----- PASSAGE SHOWN -----

3.20.2003

Fools abound



Is it me, but do the people in this story exceptionally dim:

Despite a recent "shoot-to-kill" warning from the military, anti-war protesters are planning to infiltrate the coastal property of Vandenberg Air Force Base near Santa Barbara soon.

[...]

"The only time a law-enforcement official should shoot is when his life is in danger," [Elden "Bud"] Boothe said. "We are in the peace movement. We are not going to endanger anyone. . . . I suppose they could shoot you, but they would be doing it illegally. But that doesn't help you if you're dead."

Vandenberg security officials recently warned protesters about its policy of using "deadly force" to take out trespassers who may endanger equipment or personnel. The base, which does not have a fence around it, covers 99,000 acres along the California coast near Santa Barbara.

Lt. Kelly Gabel, a spokeswoman for the base, said the deadly force policy is standard for all U.S. military bases, but the warning for Vandenberg protesters was made after officials heard about possible "backcountry incursions."

Previous Vandenberg trespassers have been corralled and arrested in an almost scripted manner. But in the post-Sept. 11 world, Gabel said, someone walking cross country toward a military base with a backpack "takes on new meaning."

"A backpack could be a bomb or a chemical agent," Gabel said. "We simply do not know what the intentions are when someone breaks into our property. Our security forces will take the minimum force necessary, including up to deadly force, to protect the property and personnel here."

Gabel said the security forces are "not trigger happy" but warned that "there is a potential for danger here."
It's a military base, "Bud"! (And given that he's a WW2 vet, he should know what that means.) It's not "law enforcement," it's "base security," and you're violating it.

How special!



Now this is colorful:

In a unique form of opposition, some protesters at the Federal Building staged a "vomit in,'' by heaving on the sidewalks and plaza areas in the back and front of the building to show that the war in Iraq made them sick, according to a spokesman.
Obviously some children attempting to be creative. Fun.

3.17.2003

"We are not dealing with peaceful men."



And so it comes to this. Well really, what did you expect? Oh, you in the corner, the carping little ninnie who occasionally does an infomercial, STFU. For the rest....

-----

__INSTRUCTION__
List every place named in the blog post above.

----- EXCERPTED RECORDS -----

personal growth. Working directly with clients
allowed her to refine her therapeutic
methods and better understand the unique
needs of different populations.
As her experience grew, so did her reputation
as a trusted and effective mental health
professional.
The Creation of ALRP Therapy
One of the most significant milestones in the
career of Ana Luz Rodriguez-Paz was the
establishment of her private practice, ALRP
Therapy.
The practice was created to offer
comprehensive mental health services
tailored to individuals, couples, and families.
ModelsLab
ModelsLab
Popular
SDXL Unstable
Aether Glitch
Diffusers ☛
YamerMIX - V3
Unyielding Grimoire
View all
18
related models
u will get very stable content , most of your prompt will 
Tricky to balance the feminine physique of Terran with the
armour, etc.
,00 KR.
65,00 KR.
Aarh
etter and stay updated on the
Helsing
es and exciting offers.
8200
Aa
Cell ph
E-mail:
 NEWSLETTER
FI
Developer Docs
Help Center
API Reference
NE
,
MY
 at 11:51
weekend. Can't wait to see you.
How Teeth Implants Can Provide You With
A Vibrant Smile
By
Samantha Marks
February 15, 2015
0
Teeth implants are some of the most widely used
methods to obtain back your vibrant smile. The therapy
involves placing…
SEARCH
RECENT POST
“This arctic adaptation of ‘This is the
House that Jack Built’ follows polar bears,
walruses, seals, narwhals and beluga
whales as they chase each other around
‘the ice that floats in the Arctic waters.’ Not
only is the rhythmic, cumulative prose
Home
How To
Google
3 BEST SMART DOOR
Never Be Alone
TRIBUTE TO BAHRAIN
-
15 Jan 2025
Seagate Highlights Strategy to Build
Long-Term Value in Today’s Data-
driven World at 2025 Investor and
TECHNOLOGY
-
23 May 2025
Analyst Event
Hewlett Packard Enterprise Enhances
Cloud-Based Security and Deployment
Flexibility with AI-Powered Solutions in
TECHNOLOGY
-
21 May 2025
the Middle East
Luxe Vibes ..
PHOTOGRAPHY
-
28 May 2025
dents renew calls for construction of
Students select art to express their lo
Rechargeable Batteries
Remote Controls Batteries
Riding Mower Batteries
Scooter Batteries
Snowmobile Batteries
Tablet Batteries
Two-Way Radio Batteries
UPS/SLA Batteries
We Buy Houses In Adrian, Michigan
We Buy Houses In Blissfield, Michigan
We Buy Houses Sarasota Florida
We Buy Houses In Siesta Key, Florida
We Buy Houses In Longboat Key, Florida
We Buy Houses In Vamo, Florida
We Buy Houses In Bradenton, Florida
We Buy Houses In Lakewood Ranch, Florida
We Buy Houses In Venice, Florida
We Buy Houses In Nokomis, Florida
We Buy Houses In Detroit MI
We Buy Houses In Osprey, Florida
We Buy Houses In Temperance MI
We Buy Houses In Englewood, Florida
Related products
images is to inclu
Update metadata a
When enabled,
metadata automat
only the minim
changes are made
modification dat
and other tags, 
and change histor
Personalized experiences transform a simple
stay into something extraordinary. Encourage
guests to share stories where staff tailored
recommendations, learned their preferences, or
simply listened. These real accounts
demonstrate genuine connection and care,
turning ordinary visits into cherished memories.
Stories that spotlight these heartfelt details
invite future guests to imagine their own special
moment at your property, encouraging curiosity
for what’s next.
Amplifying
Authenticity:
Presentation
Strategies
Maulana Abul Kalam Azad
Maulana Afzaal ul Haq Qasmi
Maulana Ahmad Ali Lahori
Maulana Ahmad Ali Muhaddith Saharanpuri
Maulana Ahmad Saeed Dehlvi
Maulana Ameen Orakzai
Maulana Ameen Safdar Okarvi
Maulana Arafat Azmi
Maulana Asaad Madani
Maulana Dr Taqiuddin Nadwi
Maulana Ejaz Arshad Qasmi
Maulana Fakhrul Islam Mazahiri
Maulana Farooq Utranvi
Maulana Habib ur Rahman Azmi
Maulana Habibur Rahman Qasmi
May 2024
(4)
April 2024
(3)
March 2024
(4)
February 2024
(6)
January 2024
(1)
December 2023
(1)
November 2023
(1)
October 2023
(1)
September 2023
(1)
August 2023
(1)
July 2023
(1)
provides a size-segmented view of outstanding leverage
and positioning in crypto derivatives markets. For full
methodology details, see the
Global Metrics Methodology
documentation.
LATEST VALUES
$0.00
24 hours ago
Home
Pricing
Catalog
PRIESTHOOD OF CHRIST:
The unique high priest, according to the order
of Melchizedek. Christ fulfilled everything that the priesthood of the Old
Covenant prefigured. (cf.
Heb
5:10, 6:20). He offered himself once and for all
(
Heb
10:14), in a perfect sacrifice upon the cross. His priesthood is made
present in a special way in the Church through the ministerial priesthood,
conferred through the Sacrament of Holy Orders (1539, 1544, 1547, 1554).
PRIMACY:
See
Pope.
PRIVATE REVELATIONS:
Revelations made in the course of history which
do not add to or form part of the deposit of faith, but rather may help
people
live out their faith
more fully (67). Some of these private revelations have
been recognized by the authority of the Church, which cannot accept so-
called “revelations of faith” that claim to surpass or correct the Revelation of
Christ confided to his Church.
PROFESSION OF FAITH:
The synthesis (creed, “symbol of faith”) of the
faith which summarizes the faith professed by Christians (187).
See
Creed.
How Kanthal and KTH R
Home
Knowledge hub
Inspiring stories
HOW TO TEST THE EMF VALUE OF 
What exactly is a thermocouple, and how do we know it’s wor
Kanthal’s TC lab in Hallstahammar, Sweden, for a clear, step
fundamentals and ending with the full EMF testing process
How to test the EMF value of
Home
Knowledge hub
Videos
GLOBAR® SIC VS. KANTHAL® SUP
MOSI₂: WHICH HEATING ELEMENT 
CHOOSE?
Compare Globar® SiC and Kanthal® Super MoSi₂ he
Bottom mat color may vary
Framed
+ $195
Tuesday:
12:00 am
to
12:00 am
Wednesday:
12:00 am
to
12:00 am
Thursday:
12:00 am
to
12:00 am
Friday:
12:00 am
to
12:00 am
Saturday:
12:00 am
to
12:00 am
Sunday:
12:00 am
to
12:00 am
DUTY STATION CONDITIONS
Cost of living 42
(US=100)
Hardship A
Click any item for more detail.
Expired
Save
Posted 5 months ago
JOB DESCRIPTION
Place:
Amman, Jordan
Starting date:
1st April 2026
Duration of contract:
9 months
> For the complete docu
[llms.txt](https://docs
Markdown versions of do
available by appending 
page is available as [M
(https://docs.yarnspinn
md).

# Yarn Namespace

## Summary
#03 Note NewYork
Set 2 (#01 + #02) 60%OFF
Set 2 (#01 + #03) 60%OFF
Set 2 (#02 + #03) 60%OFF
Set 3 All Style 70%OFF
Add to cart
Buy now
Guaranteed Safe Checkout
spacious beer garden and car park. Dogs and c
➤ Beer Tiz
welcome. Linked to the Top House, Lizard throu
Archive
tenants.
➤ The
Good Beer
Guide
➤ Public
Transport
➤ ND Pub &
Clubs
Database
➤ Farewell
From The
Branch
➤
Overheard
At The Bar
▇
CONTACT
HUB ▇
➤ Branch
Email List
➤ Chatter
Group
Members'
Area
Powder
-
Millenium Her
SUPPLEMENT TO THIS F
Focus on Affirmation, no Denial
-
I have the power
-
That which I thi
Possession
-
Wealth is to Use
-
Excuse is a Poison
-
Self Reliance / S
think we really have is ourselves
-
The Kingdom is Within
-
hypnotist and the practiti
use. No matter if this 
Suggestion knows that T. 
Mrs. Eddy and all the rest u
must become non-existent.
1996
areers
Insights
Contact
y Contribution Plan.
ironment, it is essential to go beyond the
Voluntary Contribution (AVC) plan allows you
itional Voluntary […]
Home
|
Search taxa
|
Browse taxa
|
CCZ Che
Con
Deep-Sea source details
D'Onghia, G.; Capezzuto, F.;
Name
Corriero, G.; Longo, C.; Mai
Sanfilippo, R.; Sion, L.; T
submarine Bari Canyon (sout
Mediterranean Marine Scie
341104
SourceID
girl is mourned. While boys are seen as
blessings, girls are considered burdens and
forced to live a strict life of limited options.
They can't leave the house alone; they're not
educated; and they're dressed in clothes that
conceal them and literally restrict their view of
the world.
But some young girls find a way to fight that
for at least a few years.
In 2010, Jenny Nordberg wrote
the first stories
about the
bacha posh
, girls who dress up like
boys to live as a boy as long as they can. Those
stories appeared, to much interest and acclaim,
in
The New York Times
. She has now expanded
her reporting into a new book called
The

-----

__EXERCISE RESULT__
Vandenberg Air Force Base
Santa Barbara
California
U.S.
Federal Building
Iraq